C.Nature of Education
Jika dianalisis dari sifat pendidikan, Bahasa Indonesia di SD menempati posisi pada sifat kewajiban, pelestarian, transformasi, membebaskan, dan demokrasi. Sifat kewajiban maksudnya sebagai peserta didik wajib menggunakan Bahasa Indonesia dengan benar, baik dan indah. Pelestarian maksudnya peserta didik harus melestarikan Bahasa Indonesia maupun bahasa ibu. Pada sifat membebaskan artinya bahasa sebagai alat ekspresi. Maksud sifat demokrasi artinya bahasa sebagai alat untuk mendapatkan hak sama.
D. Idealitas
Dari analisis di atas, selain sebagai fungsi komunikasi, bahasa bagi peserta didik SD sebenarnya memiliki aspek lain, yaitu sebagai:
1. Alat menghargai dan pemersatu bangsa Indonesia.
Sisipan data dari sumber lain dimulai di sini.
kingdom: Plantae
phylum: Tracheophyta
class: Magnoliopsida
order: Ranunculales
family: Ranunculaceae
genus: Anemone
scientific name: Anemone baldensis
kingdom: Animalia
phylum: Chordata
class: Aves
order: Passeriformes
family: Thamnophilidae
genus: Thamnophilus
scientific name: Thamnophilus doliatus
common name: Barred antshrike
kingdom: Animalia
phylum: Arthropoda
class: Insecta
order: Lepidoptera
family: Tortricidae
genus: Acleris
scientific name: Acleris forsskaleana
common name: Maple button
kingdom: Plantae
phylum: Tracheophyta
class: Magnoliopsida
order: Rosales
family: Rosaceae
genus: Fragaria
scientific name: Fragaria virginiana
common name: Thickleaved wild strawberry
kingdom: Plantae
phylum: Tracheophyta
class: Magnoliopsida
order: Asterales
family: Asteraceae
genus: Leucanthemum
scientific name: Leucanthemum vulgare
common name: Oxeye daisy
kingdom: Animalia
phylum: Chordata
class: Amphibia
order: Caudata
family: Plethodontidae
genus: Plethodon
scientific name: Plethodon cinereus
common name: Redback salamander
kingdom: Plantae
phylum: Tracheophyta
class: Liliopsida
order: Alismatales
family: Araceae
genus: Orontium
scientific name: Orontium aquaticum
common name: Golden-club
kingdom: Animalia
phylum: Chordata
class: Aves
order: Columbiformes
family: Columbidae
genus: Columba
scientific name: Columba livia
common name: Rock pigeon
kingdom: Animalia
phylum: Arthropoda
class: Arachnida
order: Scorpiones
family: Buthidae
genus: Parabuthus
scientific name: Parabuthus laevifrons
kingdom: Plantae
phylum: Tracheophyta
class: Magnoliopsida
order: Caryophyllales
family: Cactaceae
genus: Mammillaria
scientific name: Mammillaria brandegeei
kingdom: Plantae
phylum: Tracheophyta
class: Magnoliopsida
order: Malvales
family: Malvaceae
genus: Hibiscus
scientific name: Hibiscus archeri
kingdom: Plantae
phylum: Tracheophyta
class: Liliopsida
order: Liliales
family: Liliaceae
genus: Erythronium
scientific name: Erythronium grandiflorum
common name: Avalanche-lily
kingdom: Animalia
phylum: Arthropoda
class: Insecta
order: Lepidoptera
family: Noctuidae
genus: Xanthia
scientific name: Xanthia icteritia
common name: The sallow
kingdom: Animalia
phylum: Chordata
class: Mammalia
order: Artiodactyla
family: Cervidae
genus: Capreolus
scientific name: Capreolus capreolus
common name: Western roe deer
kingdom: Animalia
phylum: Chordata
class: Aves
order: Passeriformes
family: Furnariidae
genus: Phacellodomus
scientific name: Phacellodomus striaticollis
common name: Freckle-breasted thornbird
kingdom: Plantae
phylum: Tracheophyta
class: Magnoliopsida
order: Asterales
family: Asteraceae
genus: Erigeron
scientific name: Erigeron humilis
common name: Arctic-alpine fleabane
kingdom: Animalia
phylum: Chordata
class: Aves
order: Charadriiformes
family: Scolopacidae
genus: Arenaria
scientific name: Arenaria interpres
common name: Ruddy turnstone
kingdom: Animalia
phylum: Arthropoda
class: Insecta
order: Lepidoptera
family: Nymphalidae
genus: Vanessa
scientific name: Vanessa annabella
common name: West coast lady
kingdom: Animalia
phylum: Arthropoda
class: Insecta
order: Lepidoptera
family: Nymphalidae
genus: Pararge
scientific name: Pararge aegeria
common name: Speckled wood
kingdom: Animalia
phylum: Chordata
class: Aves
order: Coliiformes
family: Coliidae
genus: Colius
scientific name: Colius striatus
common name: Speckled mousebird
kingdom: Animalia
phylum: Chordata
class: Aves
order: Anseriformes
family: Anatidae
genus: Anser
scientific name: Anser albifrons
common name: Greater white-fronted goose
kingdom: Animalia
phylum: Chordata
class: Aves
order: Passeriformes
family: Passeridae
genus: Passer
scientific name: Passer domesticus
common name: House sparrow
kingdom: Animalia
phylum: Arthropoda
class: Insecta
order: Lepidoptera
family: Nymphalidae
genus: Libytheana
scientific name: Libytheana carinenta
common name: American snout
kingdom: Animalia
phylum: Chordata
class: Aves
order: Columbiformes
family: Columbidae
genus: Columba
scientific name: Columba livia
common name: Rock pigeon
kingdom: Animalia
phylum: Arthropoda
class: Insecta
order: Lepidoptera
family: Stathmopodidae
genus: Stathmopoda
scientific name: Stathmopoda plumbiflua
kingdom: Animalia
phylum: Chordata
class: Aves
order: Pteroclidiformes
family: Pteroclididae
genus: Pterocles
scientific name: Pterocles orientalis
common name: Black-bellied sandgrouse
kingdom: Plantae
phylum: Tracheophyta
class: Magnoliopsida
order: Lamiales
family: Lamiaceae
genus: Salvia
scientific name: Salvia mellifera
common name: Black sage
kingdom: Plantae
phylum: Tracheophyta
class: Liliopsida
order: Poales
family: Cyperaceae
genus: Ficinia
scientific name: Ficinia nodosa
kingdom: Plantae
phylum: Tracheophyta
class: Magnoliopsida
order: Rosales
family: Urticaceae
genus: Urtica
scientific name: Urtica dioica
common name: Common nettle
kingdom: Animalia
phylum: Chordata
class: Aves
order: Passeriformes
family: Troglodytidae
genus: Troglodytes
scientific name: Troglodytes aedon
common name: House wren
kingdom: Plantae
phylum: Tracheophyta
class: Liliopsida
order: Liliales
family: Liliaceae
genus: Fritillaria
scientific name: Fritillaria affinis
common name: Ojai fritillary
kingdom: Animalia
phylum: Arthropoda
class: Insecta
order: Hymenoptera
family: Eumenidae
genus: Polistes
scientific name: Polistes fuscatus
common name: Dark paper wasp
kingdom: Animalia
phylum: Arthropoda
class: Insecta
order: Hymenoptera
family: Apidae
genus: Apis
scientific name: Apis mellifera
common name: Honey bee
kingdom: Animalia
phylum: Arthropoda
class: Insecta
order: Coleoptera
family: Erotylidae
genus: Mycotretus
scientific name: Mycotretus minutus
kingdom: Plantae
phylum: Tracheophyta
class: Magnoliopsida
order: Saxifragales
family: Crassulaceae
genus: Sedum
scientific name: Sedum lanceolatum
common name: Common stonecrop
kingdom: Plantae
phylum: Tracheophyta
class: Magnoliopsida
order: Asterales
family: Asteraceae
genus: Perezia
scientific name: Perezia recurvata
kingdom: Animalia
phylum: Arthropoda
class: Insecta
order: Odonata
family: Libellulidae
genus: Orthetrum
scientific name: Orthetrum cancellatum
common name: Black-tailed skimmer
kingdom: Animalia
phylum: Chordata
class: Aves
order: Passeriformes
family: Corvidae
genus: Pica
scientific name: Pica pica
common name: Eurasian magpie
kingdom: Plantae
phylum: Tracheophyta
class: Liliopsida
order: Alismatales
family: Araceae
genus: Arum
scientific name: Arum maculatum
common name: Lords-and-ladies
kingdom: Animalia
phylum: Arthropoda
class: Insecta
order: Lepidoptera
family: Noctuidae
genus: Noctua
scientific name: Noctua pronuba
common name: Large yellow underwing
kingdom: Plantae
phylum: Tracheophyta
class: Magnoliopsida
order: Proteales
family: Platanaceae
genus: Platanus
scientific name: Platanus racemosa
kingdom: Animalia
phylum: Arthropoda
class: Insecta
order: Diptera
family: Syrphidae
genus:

2. Alat meningkatkan kemampuan intelektual, serta kematangan emosional dan social
3. Alat ekspresi, hiburan, dan kenenangan
4. Alat mendapatkan pengetahuan
5. Alat Menghibur
6. Alat Menstimulasi
7. Alat Meyakinkan
8. Alat Menggerakkan
Hakikat pembelajaran bahasa pada intinya sebagai upaya untuk mengarahkan peserta didik SD menjadi terampil berkomunikasi dalam Bahasa Indonesia, baik itu secara lisan maupun tulisan, serta baik dalam situasi formal maupun informal. Selain terampil berkomunikasi, peserta didik diharapkan memiliki sikap apresiatif terhadap karya sastra Bahasa Indonesia, para tokoh-tokoh kebahasaan, guru, dan sesama pelajar. Tujuan tentu saja, untuk menanamkan benih dan menumbuh kembangkan rasa nasionalisme terhadap bangsa dan negara Indonesia, yang pada akhirnya menjadikan Indonesia adil, berdaulat, dan makmur.
Referensi
Dewey, John. (1916). Democracy and Education. New York : Macmillan, Originally Published.
Ernest, Paul. (1991). The Philosophy of Mathematics Education. British: Taylor and Francis e-Library.
Subana & Sunarti. (2005). Strategi Belajar Mengajar Bahasa Indonesia. Bandung. Pustaka Setia.
Tarigan, G; Tarigan, Djago. (1992). Pandai Berbahsa Indonesia 4. Jawa Barat: PT. Duta Pratama.
Tarigan, Henry Guntur. (1991). Prinsip-prinsip Dasar Sastra. Bandung : Angkasa.